王貞治がハンク・アーロンを超える756号本塁打を放った翌日の試合で…。-【回想】敗戦処理。生観戦録-第4回 1977年(昭和52年)編
これまで当blogで毎月2日に交互に掲載していた 敗戦処理。が生観戦した野球場 が48カ所の観戦球場を出し尽くしたので 敗戦処理。が生観戦したプロ野球- my only one game of each year 一本でいくことにします。1974年(昭和49年)に初めてプロ野球を生観戦した敗戦処理。はその後毎年、途切れることなく数試合から十数試合を生観戦しています。そこで一年単位にその年の生観戦で最も印象に残っている試合を選び出し、その試合の感想をあらためて書いていきたいと思います。年齢不詳の敗戦処理。ですが同年代の日本の野球ファンの方に「そういえば、あんな試合があったな」と懐かしんでもらえれば幸いです。
【回想】敗戦処理。生観戦録- my only one game of each year 第4回 1977年(昭和52年)編
1977年の日本プロ野球最大の話題はジャイアンツの王貞治が米大リーグ、ハンク・アーロンの持つ通算本塁打記録、755本を破るかどうかだった。王の前年までの通算本塁打数は716本。この年37歳になる王は前年も49本塁打で本塁打王に輝いており、ファンの関心は破るかどうかというより、いつ破るかであった。当の王自身、ちびっ子ファンの存在を引き合いに出してことあるごとに「夏休み中に達成出来れば…」という発言をしていた。
この年のジャイアンツは長嶋茂雄が監督に就任して三年目。一年目の屈辱の最下位から、二年目はリーグ優勝と転じ、三年目のこの年はリーグ連覇と日本一奪回が目標となっていた。前年のリーグ優勝に大車輪の活躍で貢献した投手の加藤初と、V9戦士の生き残りのベテラン、末次利光がそれぞれ病気と故障で長期離脱するアクシデントがありながら、開幕から好スタートを切ったジャイアンツはライバルのタイガースなどの不振もあり、開幕から独走態勢を整えつつあった。しかし肝心の王のバットからはなかなか本塁打が量産されない。夏休み中どころか、シーズン中の達成が困難なのではという声が聞かれるほどだった。
ところが、梅雨が明けた頃くらいから本塁打が出始め、急ピッチに量産し始めた。夏休み最後の後楽園でのホエールズ三連戦でまずタイ記録となる755号を放ち、9月に入ったがやはり後楽園でのスワローズ三連戦での記録更新に期待が集まった。
その頃、敗戦処理。の家では読売新聞を定期購読していたこともあって新聞販売員から9月4日のジャイアンツ対スワローズ戦の外野自由席券を入手していた。日曜日のナイトゲームである。スワローズ三連戦の最終日に当たる。

- [提供データ]
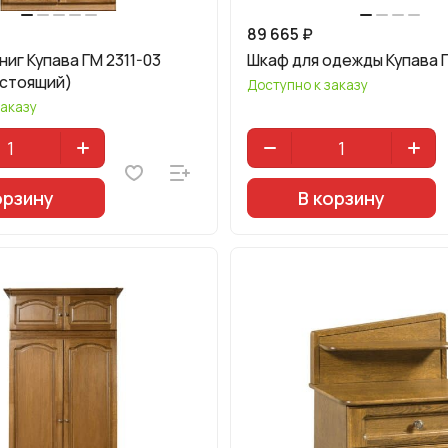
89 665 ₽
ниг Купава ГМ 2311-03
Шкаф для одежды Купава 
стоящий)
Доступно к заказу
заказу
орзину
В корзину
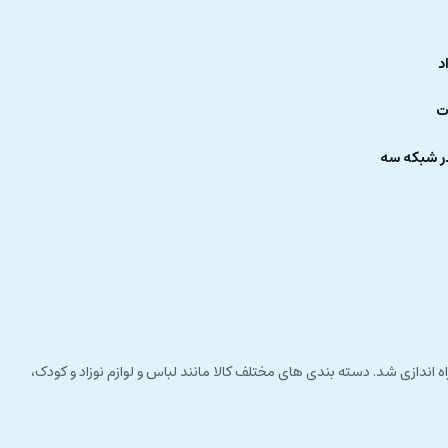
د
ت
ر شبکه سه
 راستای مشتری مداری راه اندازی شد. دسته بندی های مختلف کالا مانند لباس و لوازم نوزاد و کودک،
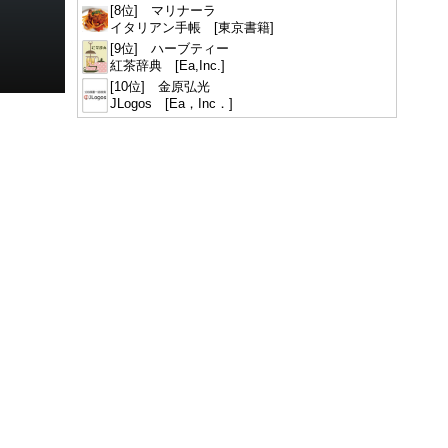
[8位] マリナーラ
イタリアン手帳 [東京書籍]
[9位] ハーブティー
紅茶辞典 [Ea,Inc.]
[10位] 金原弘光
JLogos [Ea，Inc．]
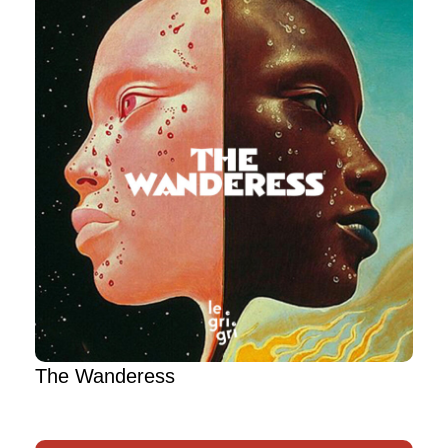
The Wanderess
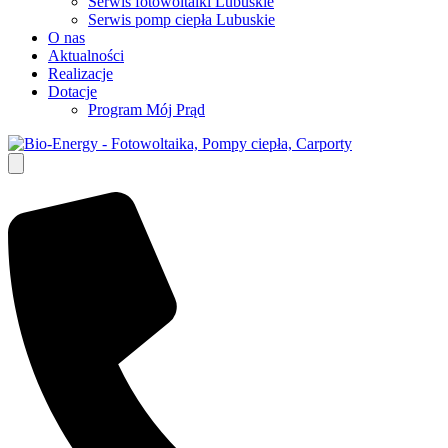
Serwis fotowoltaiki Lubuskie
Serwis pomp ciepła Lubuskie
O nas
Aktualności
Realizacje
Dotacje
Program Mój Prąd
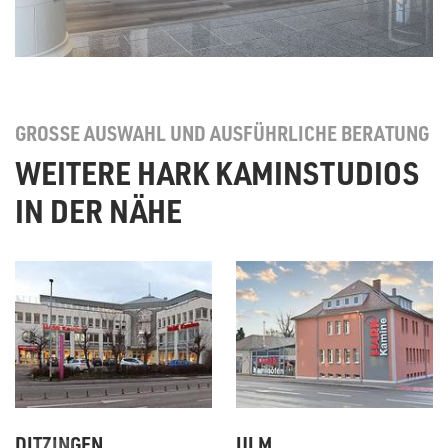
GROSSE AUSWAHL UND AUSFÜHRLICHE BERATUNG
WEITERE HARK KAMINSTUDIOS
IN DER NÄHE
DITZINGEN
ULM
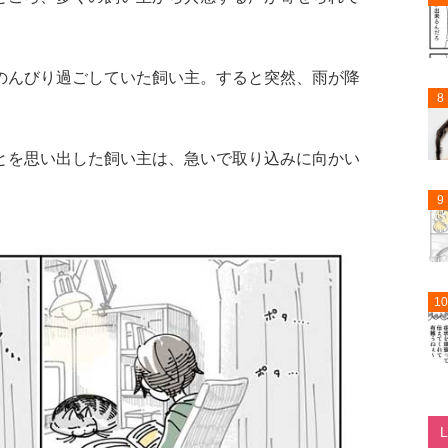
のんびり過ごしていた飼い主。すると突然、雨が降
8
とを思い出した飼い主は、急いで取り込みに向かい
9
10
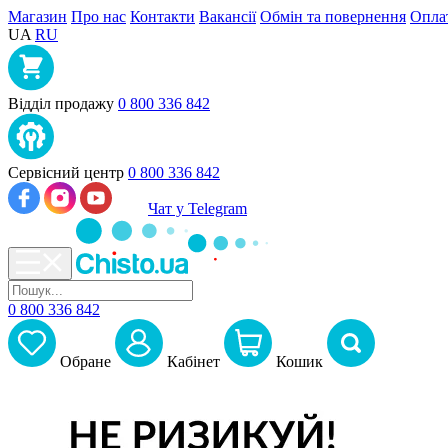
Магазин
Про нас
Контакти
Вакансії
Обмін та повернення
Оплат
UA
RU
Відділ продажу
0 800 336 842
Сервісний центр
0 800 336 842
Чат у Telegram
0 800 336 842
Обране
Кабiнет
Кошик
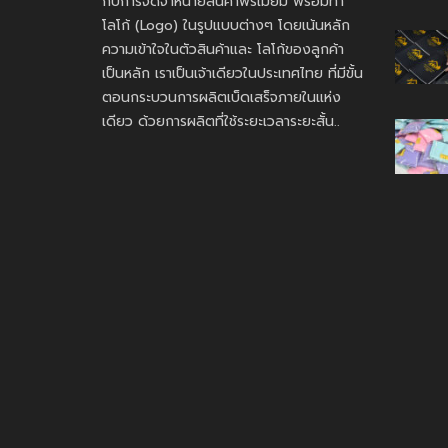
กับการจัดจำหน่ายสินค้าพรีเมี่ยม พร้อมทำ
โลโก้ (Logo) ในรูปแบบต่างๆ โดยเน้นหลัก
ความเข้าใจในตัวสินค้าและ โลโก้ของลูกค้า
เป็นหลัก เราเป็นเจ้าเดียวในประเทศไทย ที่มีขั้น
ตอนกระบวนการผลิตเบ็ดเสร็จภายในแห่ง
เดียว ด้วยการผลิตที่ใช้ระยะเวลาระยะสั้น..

- [資料を調べる]
1 – 記録の中から「Купава」という語を含む行をすべて選び出し、書き写してください。
2 – 1977年の王貞治の本塁打記録をめぐる回想文を、その最後の文の後から引き取り、続きを書いてください。
本文と記録は、それぞれ別の出どころから集めたものです。

- [解答欄]
1 –
ниг Купава ГМ 2311-03
Шкаф для одежды Купава 

2 –
正直に言って、その試合までに打たないで欲しいという気持ちだった。それが当時中学生だった敗戦処理。の偽らざる気持ちだった。しかしここに来て急速に本塁打のペースを上げていた王は敗戦処理。の期待を裏切り、観戦予定の前日に当たる3日の土曜日、スワローズの鈴木康二郎から通算756号を放ってしまった。
余談だがこの世紀の一瞬は、当時生放送されていない。この当時のナイトゲーム中継は19時30分から21時前までで放送延長なしというのが相場だった。なおかつジャイアンツ主催試合を独占中継していた日本テレビ系列でさえ、人気刑事ドラマ「太陽にほえろ!」が放送される金曜日と、生中継の公開歌番組「紅白歌のベストテン」が放送される月曜日にはジャイアンツ戦を中継せず、夜の11PMを編成替えして「イレブンナイター」としてダイジェスト中継していた時代だった。しかしさすがにこの世紀の一瞬を逃すまいと、金曜日も「カックラキン大放送」と「太陽にほえろ!」を飛ばして中継を入れ、18時30分からのニュース番組など前後の時間帯でも王の打席のみ野球中継に切り替える態勢だった。しかしながら偶然だろうが、755号、756号とも19時前のニュース番組終了後と19時からの番組の間の時間帯に出てしまい、テレビでは生中継されなかったのだ。
閑話休題。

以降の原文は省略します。